I've been able to reproduce that in Postman using the following GET request:

https://binderhubacrpublic.azurecr.io/oauth2/token?service=binderhubacrpublic.azurecr.io&service=container_registry&scope=repository:IMAGE:pull

The URL has two service= query parameters, which I'm speculating is the result of the commit I linked in the description above.

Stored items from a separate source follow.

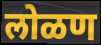
लोळण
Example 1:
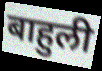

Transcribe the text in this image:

बाहुली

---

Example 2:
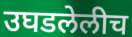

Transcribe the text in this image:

उघडलेलीच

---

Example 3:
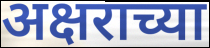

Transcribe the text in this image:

अक्षराच्या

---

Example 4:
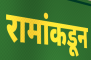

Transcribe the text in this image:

रामांकडून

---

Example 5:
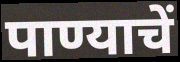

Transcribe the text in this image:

पाण्याचें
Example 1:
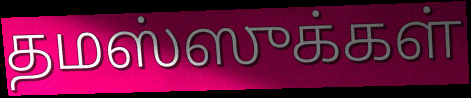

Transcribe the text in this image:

தமஸ்ஸுக்கள்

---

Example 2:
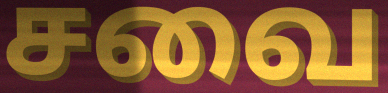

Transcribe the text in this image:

சவை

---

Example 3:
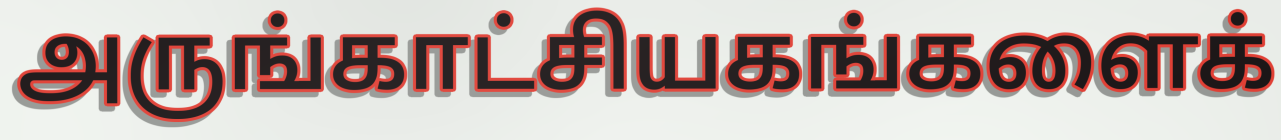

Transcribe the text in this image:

அருங்காட்சியகங்களைக்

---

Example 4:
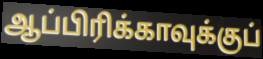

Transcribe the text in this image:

ஆப்பிரிக்காவுக்குப்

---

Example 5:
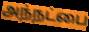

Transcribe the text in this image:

அந்நட்பை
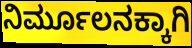
ನಿರ್ಮೂಲನಕ್ಕಾಗಿ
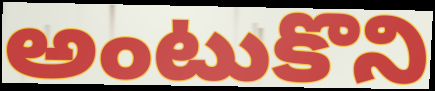
అంటుకొని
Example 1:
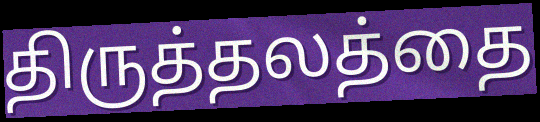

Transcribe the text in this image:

திருத்தலத்தை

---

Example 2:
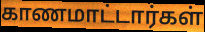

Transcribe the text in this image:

காணமாட்டார்கள்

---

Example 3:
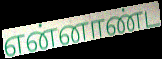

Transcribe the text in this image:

என்னாண்ட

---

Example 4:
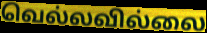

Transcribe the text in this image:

வெல்லவில்லை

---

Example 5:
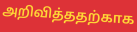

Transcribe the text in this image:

அறிவித்ததற்காக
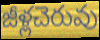
జీళ్లచెరువు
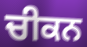
ਚੀਕਨ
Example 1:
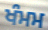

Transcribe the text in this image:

ਖੰਮਮ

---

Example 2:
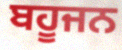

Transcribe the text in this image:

ਬਹੂਜਨ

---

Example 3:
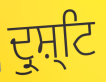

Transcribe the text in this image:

ਦ੍ਰੁਸ਼੍ਟਿ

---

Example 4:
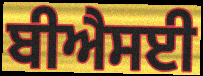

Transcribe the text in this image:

ਬੀਐਸਈ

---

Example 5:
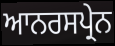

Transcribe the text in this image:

ਆਨਰਸਪ੍ਰੇਨ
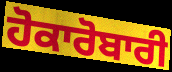
ਹੋਕਾਰੋਬਾਰੀ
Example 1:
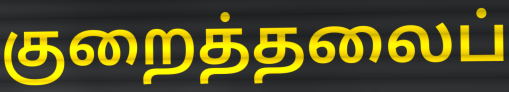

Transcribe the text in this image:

குறைத்தலைப்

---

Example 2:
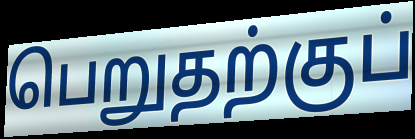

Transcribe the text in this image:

பெறுதற்குப்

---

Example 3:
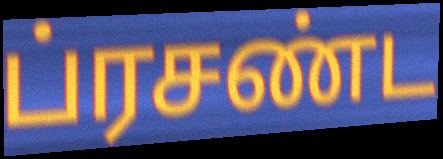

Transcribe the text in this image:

ப்ரசண்ட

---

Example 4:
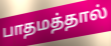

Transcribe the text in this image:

பாதமத்தால்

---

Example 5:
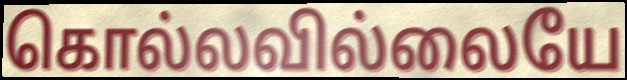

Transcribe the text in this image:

கொல்லவில்லையே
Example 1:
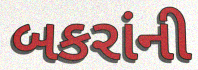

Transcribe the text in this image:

બકરાંની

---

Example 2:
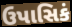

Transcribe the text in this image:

ઉપાસિકં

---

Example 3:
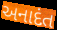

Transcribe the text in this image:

અનાદંત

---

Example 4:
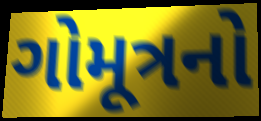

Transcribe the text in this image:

ગોમૂત્રનો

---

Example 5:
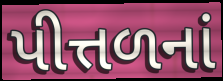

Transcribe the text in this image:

પીત્તળનાં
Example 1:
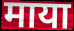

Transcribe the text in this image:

माया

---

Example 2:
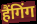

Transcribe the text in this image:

हैंगिंग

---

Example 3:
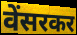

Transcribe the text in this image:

वेंसरकर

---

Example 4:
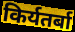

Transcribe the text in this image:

किर्यतर्बा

My speculation of why this is happening is based on the (confirmed) behaviour of tornado.httputil.url_concat as used inside registry.py / _get_token, and Binderhub documentation for using ACRs saying you must specify ?service=<repo>:

https://binderhub.readthedocs.io/en/latest/zero-to-binderhub/setup-binderhub.html#id3 (section 3.3.3):

```
token_url: "https://<ACR_NAME>.azurecr.io/oauth2/token?service=<ACR_NAME>.azurecr.io"
```

A "fix", I think, would be to drop the offending line from registry.py as shown below and instruct users of Gitlab to specify token_url=https://.../?service=container_registry (as like we're instructed to do for ACRs in the documentation linked above):

## binderhub/registry.py:194

                url_concat(self.token_url, {"scope": "repository:{}:pull".format(image)}),
                url_concat(self.token_url, {
                    "scope": "repository:{}:pull".format(image)
   #### problematic line removed ####
                }),

I hope that makes some semblance of sense. My brain is fried today!